Raw data -

◆ ◆ ◆ ◆ ◆ ◆ ◆

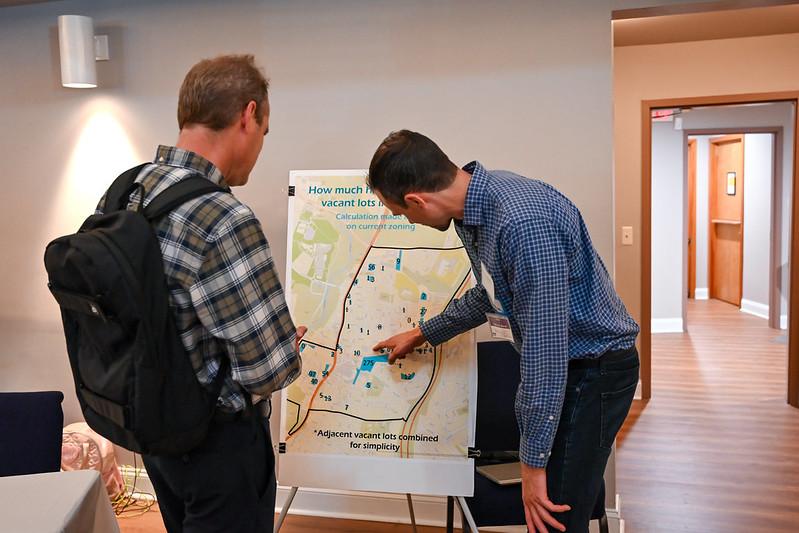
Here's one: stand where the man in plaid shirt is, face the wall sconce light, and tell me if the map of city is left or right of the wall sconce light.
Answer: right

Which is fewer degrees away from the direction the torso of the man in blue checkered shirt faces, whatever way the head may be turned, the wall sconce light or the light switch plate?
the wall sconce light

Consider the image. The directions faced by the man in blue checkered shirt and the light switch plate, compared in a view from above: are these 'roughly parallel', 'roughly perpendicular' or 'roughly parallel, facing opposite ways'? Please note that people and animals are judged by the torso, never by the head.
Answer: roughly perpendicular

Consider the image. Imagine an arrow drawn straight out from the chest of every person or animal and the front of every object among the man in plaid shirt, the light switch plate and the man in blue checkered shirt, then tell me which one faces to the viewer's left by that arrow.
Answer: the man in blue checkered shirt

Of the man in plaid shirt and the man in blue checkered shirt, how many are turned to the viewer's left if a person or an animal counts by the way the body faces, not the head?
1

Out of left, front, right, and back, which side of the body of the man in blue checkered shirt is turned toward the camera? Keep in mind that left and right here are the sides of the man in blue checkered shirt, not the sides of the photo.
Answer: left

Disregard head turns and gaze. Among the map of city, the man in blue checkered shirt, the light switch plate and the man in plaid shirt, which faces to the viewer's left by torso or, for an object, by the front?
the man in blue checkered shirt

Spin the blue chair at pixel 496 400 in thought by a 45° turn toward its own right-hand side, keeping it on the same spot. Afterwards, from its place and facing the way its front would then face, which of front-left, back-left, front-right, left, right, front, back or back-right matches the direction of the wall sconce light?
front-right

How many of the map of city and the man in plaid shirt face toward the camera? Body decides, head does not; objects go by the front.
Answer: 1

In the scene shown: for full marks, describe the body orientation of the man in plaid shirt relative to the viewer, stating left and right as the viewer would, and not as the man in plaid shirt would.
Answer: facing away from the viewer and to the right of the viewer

◆ ◆ ◆ ◆ ◆ ◆ ◆

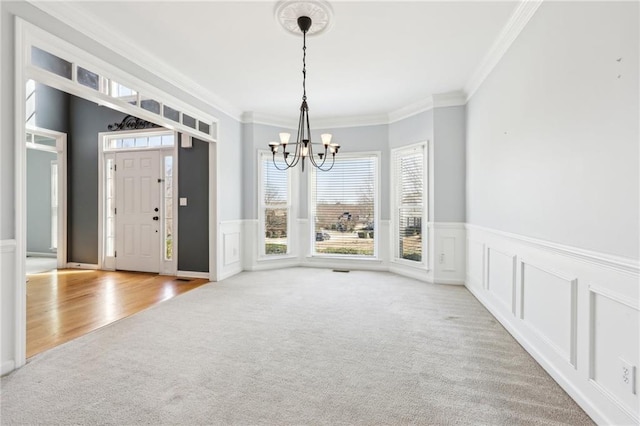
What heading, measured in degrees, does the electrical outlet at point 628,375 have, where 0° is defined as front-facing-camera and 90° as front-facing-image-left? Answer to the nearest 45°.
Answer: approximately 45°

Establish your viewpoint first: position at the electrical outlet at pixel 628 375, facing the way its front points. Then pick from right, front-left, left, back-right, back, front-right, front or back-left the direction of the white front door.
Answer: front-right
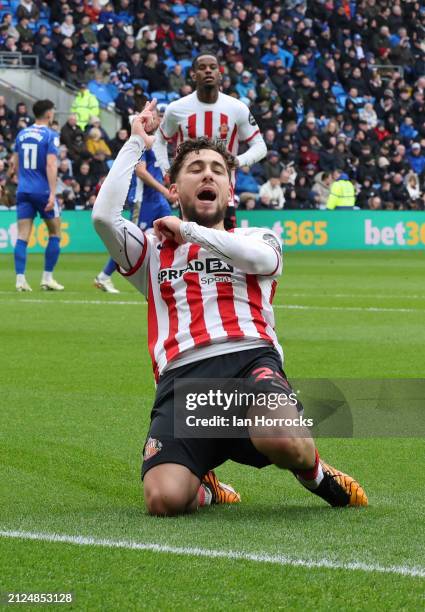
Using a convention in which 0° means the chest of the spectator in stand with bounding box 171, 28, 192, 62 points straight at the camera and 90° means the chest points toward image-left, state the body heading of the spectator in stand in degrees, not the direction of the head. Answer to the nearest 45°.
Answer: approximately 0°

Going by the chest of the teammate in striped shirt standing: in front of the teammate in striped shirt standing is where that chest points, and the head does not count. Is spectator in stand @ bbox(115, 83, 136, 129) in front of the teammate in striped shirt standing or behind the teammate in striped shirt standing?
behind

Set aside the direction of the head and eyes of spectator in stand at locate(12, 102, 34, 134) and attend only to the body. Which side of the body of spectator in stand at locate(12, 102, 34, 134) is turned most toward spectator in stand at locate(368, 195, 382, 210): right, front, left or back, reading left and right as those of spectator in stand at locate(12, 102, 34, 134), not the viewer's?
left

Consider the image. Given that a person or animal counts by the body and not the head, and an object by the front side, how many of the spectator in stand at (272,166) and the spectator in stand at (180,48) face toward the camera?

◆ ◆ ◆ ◆ ◆ ◆ ◆

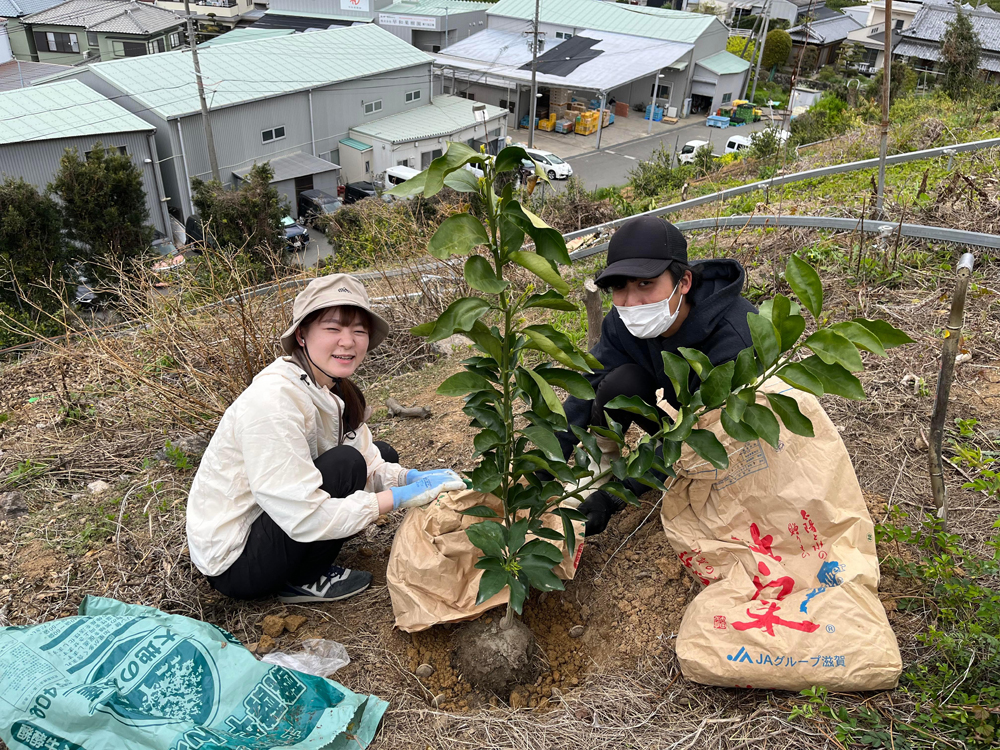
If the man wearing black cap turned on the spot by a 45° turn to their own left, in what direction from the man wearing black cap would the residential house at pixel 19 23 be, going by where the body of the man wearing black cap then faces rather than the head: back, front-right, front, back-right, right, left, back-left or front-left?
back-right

◆ ◆ ◆ ◆ ◆ ◆ ◆

Exercise brief - Please reproduce the material from the line with "What heading, measured" up to and including the line with "Answer: approximately 45°".

Response -
What heading, measured in degrees, does the electrical outlet at point 628,375 have, where 0° is defined as front-facing-camera and 90° as front-facing-image-left? Answer to the nearest 45°.
Answer: approximately 45°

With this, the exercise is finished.